UserPreferences

CascadeCorNetIssues


At this point, the cascade-crrelation netowork class seems to work in many cases. However, sometimes the weights will overflow. I don't know exactly what to do about this. It seems like a bug, but Fahlman mentioned this issue in his paper on Quickprop (and since Cascade-correlation uses quickprop) it might just be because certain parameters are set to unacceptable values. Initially, this problem happened on every run, but I changed the default value for self.epsilon from 4.0 to 0.55 (which is what Fahlman seems to use in many cases). Also, setting the patience parameter to 12 (Fahlman's default) makes the issue more rare but does not eliminate it. It also seems like the weights really should not overflow since there is a weight decay term. Espeically on such a well tested problem as XOR.
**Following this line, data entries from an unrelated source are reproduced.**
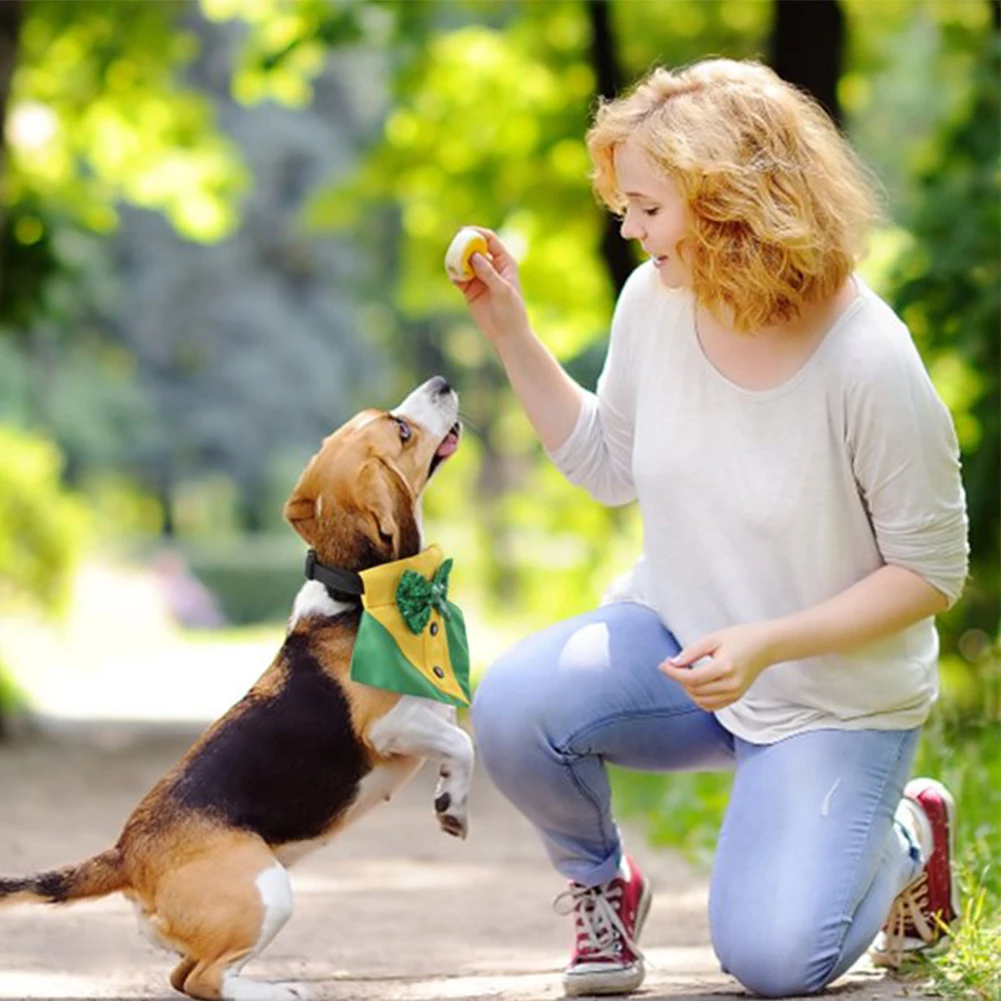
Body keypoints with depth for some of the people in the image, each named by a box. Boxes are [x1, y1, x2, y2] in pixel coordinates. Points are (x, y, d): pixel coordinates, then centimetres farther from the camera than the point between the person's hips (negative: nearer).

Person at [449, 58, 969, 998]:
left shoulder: (870, 365, -25)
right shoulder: (654, 303, -9)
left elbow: (932, 572, -16)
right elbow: (610, 465, 9)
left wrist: (768, 644, -26)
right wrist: (508, 332, -3)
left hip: (834, 696, -4)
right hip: (671, 636, 4)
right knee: (512, 707, -26)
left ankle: (906, 836, 19)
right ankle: (600, 883, 6)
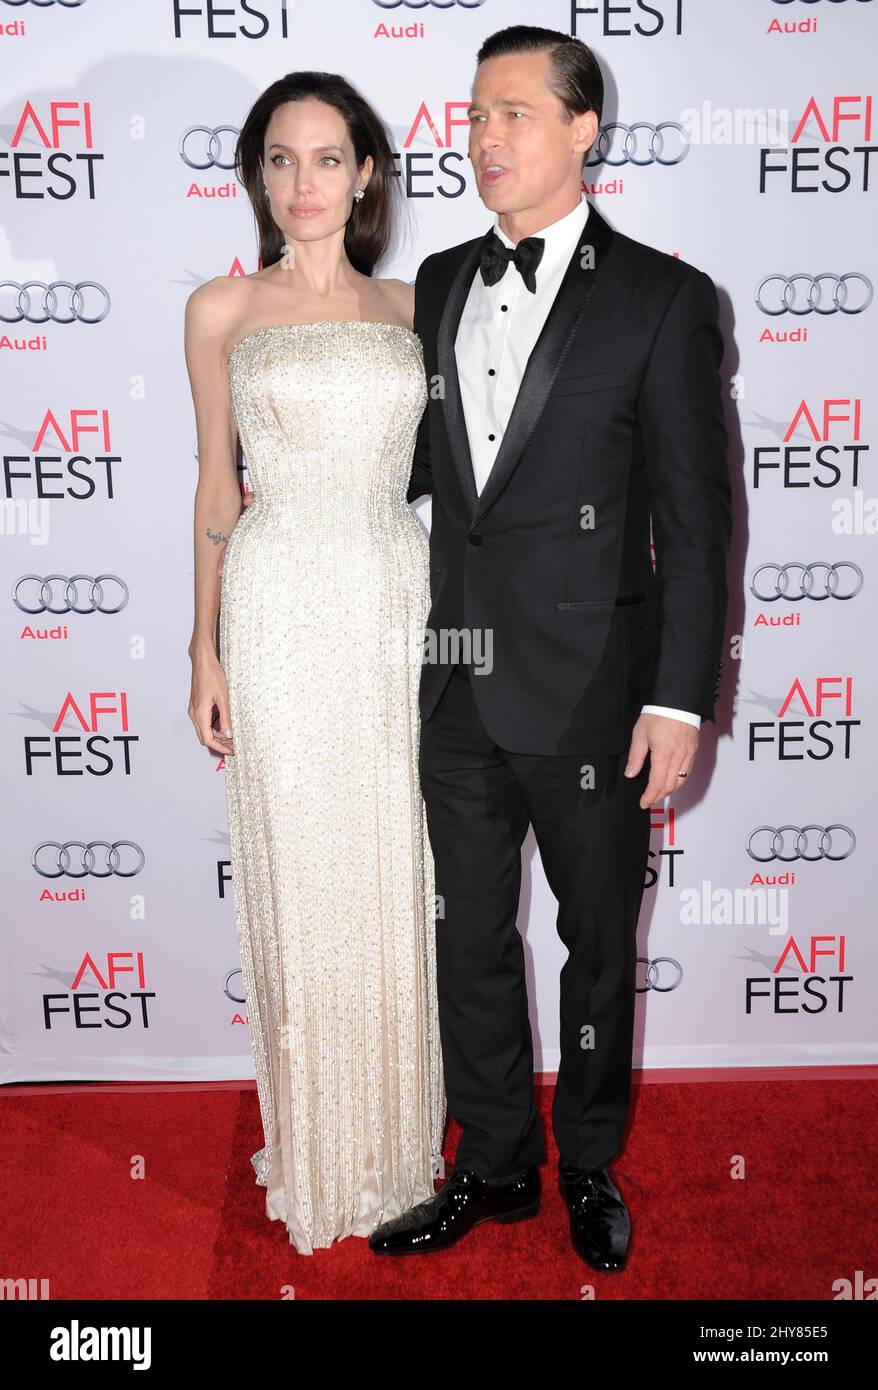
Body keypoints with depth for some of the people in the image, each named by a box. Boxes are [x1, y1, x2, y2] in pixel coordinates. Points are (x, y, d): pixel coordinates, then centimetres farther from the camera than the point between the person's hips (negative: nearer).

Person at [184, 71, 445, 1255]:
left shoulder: (409, 308, 10)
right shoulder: (221, 310, 4)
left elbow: (437, 467, 12)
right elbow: (216, 486, 5)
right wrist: (205, 646, 0)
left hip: (398, 604, 2)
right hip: (280, 611, -2)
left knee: (398, 871, 9)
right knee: (300, 875, 6)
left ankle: (401, 1132, 31)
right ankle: (317, 1150, 26)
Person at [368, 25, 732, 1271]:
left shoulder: (662, 297, -5)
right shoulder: (441, 283, 9)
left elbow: (693, 519, -8)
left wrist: (679, 700, -12)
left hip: (589, 695, -4)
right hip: (459, 687, 5)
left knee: (598, 944, 14)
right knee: (472, 938, 15)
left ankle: (590, 1165, 38)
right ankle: (494, 1166, 37)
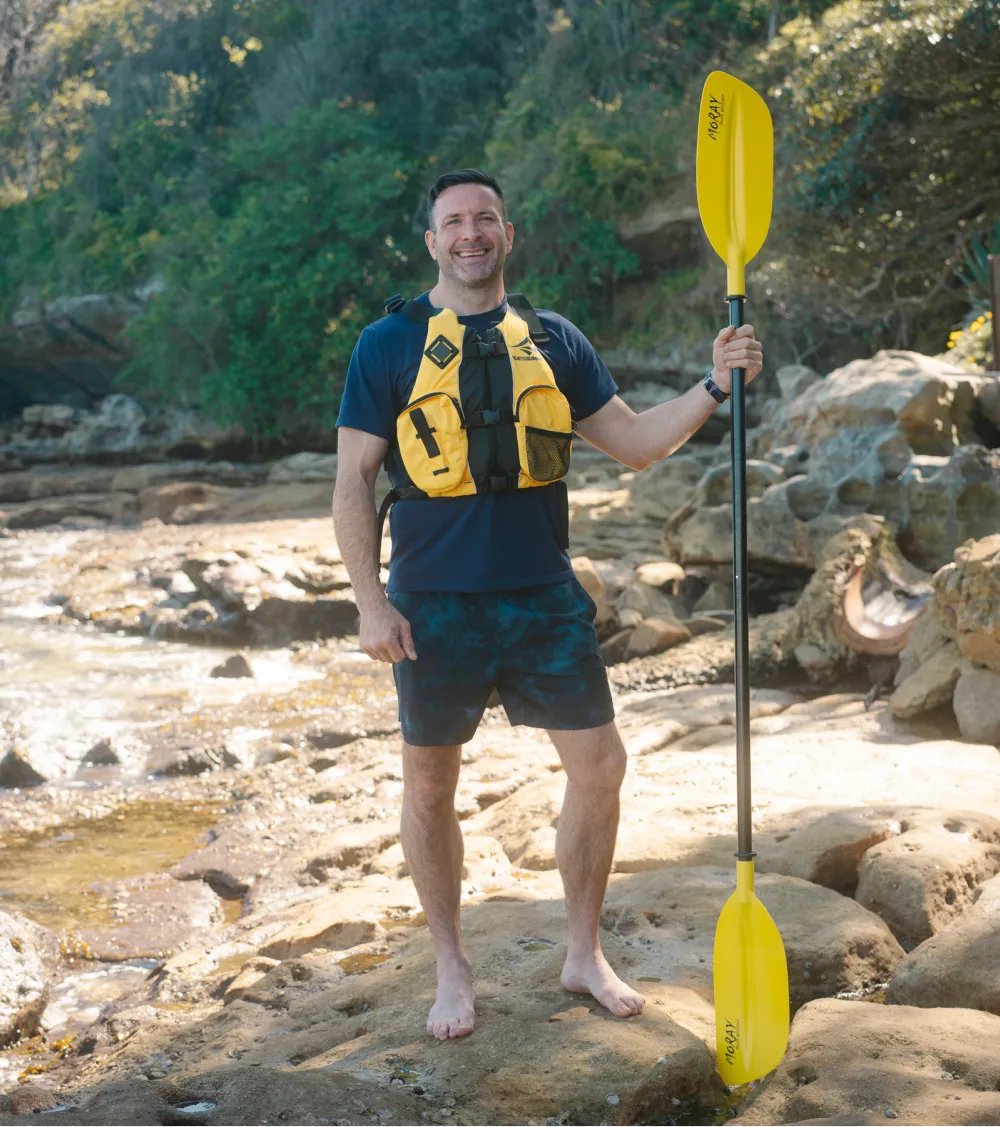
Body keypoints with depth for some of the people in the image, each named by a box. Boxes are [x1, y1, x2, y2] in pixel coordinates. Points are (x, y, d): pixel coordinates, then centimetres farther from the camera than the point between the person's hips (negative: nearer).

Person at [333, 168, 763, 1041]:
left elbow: (634, 444, 10)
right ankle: (452, 969, 26)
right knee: (430, 785, 7)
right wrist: (371, 603, -11)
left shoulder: (553, 340, 8)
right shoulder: (389, 345, -1)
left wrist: (714, 388, -4)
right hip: (435, 604, -2)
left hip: (544, 595, 3)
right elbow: (353, 484, -3)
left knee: (600, 765, 3)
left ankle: (584, 954, 23)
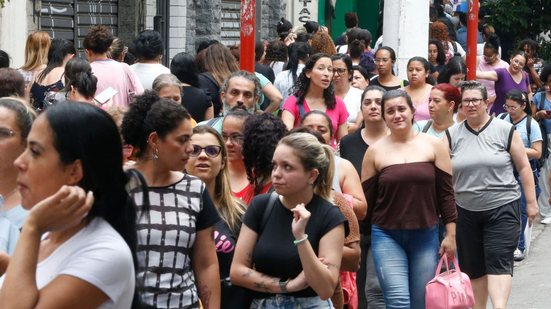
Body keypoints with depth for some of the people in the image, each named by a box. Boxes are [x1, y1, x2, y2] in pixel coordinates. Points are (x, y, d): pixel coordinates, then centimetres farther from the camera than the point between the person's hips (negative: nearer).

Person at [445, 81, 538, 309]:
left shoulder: (505, 130, -1)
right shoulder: (452, 135, 5)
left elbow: (524, 167, 3)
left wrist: (531, 202, 2)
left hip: (502, 208, -3)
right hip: (466, 211, 3)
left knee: (499, 261, -13)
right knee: (472, 266, 9)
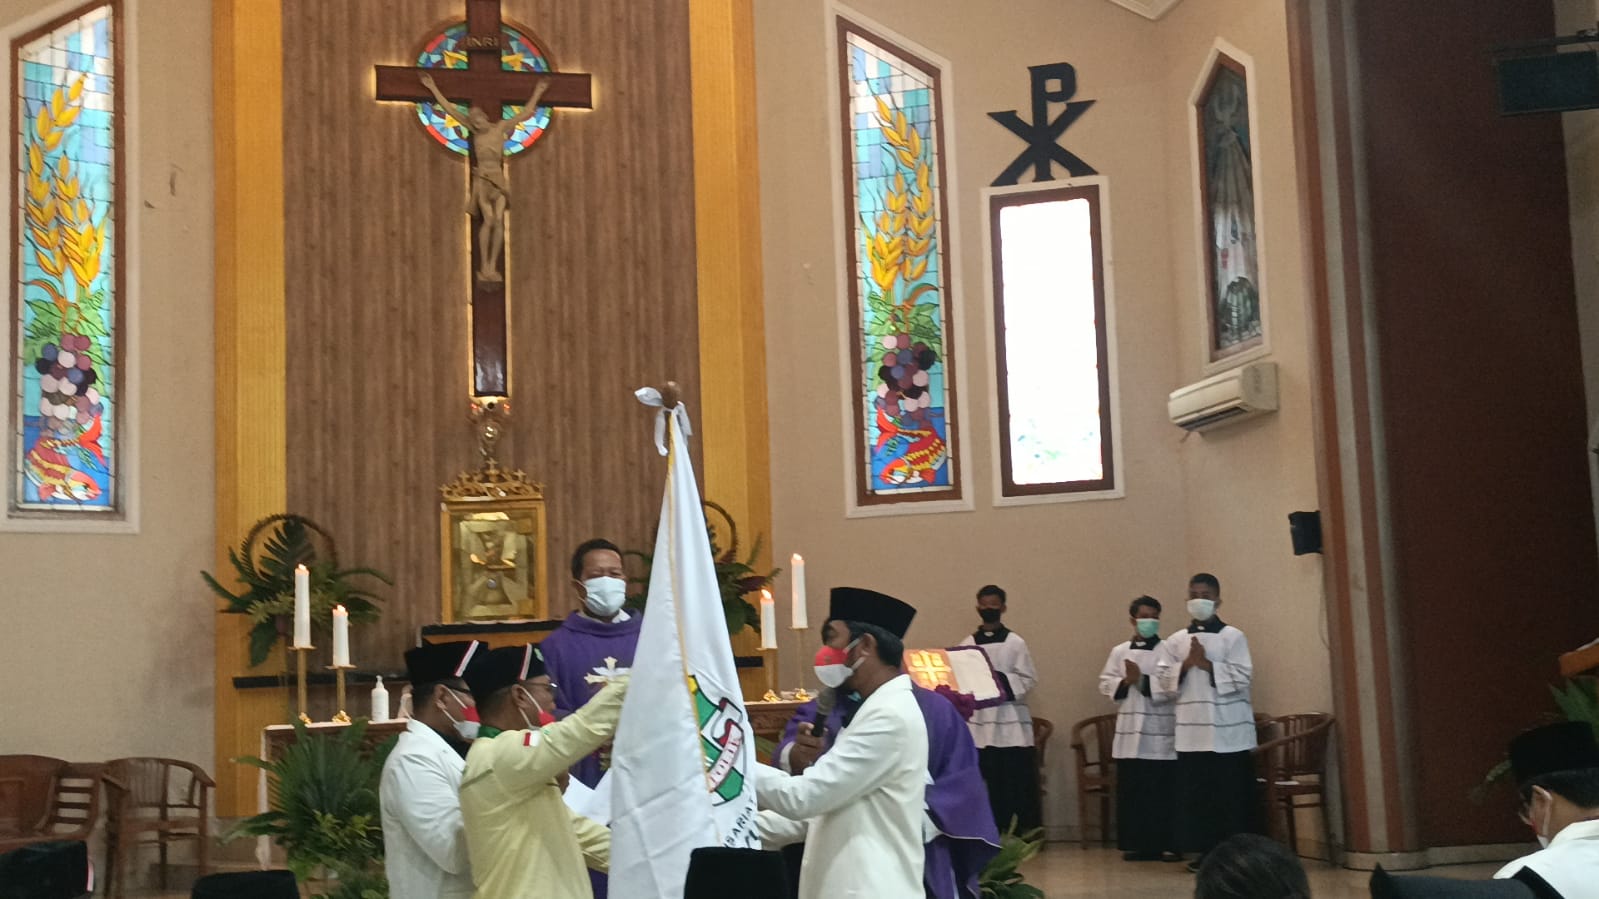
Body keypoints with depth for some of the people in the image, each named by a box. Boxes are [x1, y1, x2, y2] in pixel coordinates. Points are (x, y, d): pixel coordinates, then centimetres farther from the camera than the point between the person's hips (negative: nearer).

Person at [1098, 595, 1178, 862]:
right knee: (1132, 791, 6)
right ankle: (1136, 843, 14)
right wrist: (1125, 683, -9)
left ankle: (1167, 844, 7)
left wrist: (1143, 681, -15)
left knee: (1164, 791, 0)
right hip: (1130, 732, 3)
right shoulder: (1119, 652, 10)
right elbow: (1105, 683, 8)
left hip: (1162, 733, -3)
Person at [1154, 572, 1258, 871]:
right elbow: (1162, 683, 4)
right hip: (1192, 729, 3)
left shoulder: (1233, 637, 1)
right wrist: (1186, 665, -10)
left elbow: (1242, 678, -8)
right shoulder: (1176, 641, 10)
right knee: (1197, 793, 4)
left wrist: (1206, 664, -12)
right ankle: (1205, 851, 13)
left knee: (1233, 795, 0)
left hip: (1229, 730, -3)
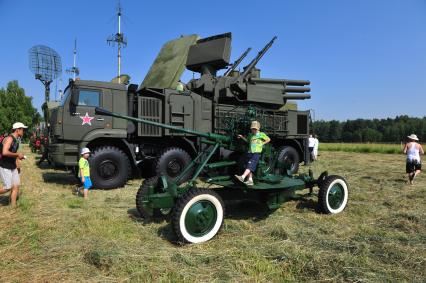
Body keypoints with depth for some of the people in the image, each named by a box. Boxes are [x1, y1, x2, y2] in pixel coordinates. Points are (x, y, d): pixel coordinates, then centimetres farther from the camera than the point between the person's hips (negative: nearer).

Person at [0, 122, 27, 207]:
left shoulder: (16, 140, 10)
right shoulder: (9, 139, -17)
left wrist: (17, 165, 18)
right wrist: (18, 155, -20)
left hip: (13, 167, 8)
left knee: (16, 186, 4)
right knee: (8, 188, -6)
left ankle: (13, 206, 10)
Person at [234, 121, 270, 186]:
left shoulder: (261, 134, 2)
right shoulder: (250, 135, 15)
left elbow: (268, 139, 11)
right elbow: (247, 141, 33)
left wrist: (262, 143, 2)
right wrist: (242, 137, 18)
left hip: (257, 152, -6)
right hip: (250, 152, 7)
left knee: (250, 165, -19)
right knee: (249, 166, 4)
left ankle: (242, 177, -33)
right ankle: (250, 180, 8)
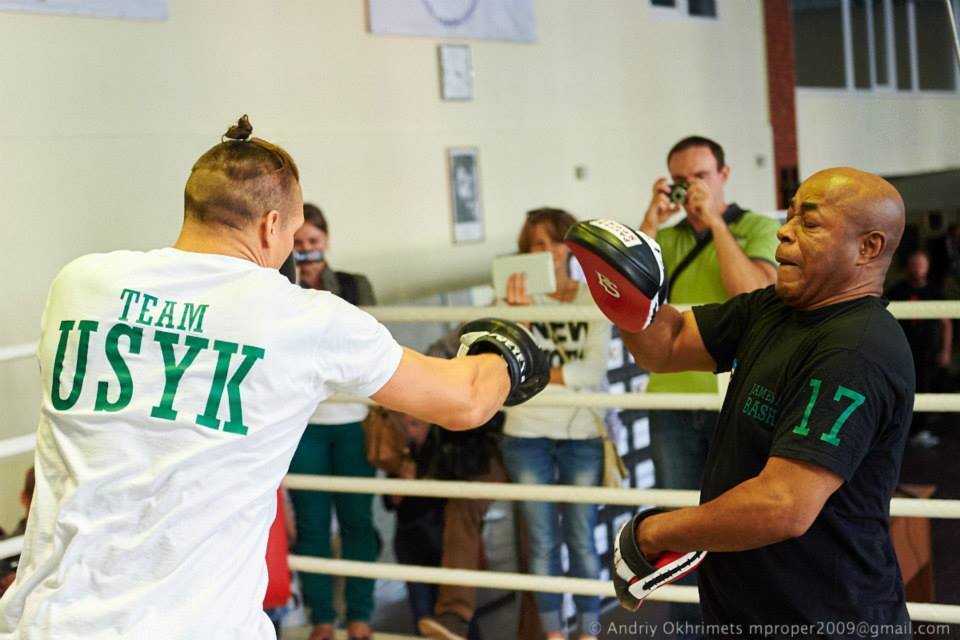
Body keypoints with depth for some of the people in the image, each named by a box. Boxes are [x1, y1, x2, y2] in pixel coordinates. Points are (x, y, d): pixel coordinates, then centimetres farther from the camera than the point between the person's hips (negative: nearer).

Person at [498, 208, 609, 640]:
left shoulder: (593, 300, 0)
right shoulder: (518, 296, -2)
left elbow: (594, 371, -9)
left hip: (582, 434, 0)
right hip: (528, 434, 0)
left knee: (581, 540, 4)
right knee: (543, 542, 7)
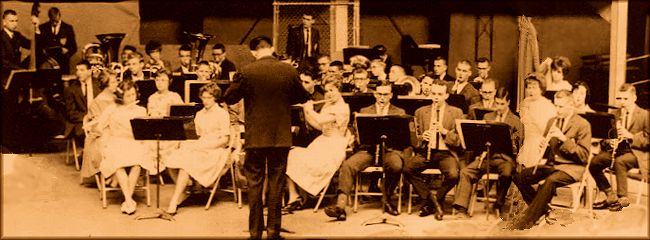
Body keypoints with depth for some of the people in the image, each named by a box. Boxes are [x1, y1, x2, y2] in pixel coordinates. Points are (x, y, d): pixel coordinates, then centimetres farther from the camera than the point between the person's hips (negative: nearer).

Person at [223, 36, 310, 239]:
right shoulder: (289, 71, -5)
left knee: (254, 184, 9)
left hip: (255, 136, -1)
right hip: (281, 137, 1)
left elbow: (229, 98, 0)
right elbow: (303, 97, 9)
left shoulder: (247, 72, -10)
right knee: (276, 184, 10)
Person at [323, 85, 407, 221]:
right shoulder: (365, 111, 22)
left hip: (390, 148, -1)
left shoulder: (399, 112, 19)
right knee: (347, 165, -28)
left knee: (396, 165, -36)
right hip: (368, 148, 1)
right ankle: (341, 206, -32)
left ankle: (386, 200, -11)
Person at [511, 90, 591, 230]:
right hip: (552, 164, 6)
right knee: (520, 177, -17)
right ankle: (542, 210, 0)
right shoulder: (552, 122, 13)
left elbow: (584, 156, -13)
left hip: (572, 167, -6)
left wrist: (564, 138, -23)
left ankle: (528, 220, -28)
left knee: (550, 181, -37)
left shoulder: (583, 125, -6)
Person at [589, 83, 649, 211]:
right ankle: (611, 196, -7)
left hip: (637, 151, -5)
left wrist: (631, 136, -22)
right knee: (594, 163, -20)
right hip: (619, 148, 5)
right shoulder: (614, 113, 12)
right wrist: (611, 142, -6)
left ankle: (623, 198, -24)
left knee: (619, 161, -37)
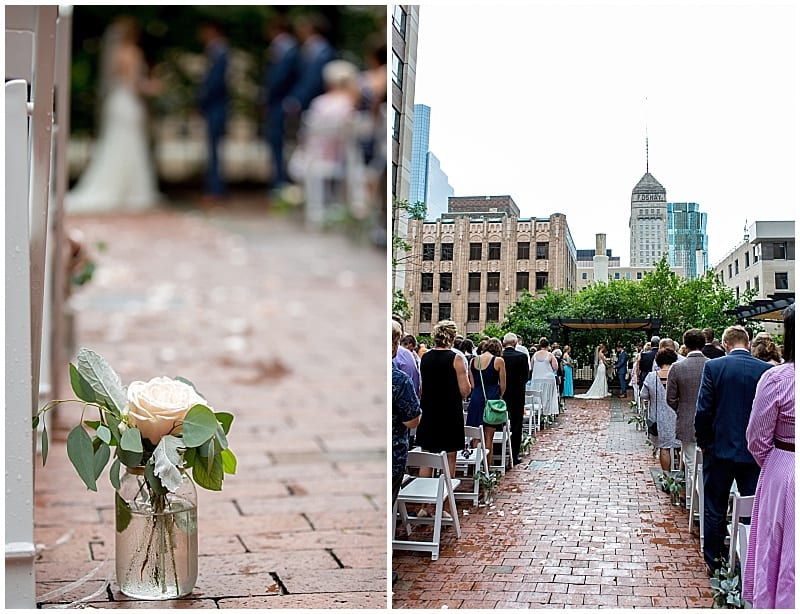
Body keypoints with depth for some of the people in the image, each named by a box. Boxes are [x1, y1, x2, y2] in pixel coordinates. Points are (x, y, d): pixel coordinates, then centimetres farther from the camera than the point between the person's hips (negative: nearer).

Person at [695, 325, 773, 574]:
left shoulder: (714, 366, -9)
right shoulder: (768, 370, -5)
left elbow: (703, 410, -10)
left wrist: (703, 442, 4)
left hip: (720, 449, -1)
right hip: (756, 452, 1)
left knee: (715, 510, 11)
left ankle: (714, 562, 20)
Does anyone have any ideas on what is going on? I have committed cascor.py to Pyro and if it is run as main it should have a good chance of producing a crash caused by overflow. Uncommenting the setup function in the cascade correlation network class can set the random seed to a specific value to make the runs predictable. The crash always seems to happen while training the candidates. This could mean that my correlation derivatives are being erroneously computed. Or perhaps the weight changes somehow don't happen correctly there.

The patience parameter seems to have a strong effect on the frequency of crashes. Setting epsilon to .55 and patience to 12 epochs produces an overflow frequency of about 1 in 200 trials on XOR. Doubling the patience to 24 causes overflow crashes to occur at around 182 per 200 trials on XOR. A smalled epsilon than .55 seems to make it less likely to learn the problem successfully and more likey to crash. Crashing usually seems to happen while training the candidate weights so something subtle could be wrong with that process. Perhaps a small error causes the weights to be trapped in some exponential growth pattern.

I tried turning off quickprop and using normal backprop. The weights still overflow, and of course, training is less effective. This almost suggests that something serious is wrong. Once again, crashing is not especially frequent.

UPDATE: I think I have fixed the problem. When I computed the derivative of the correlation with respect to the weights I used the conx function called ACTPRIME thinking that it was the derivative of the activation function. However, ACTPRIME is the derivative of the activation function IN TERMS OF the activation function. The reason this caused the weights to grow without bound and eventually overflow even with momentum==0 backprop (instead of quickprop) is because I applied ACTPRIME to the net input of a neuron. This meant that the squashing function was never applied, so a term in the weight change formula that is proportional to the weights is allowed to grow. The larger the absolute value of the net input, the larger the value of ACTPRIME of the net input. The larger magnitude of ACTPRIME of net input the larger the weight changes. The larger the weight changes, the larger abs(weights) becomes. Weights with large absolute values cause even larger netinputs on the next iteration. Thus the weights grow exponentially under certain conditions. If magnitude of the weights remain smaller than 1 for most of the training, they don't overflow since this exponential regime is not entered.

Anyway, at this point, Cascade correlation seems to be working. I am still doing tests and cleaning up code, comments, and docstrings.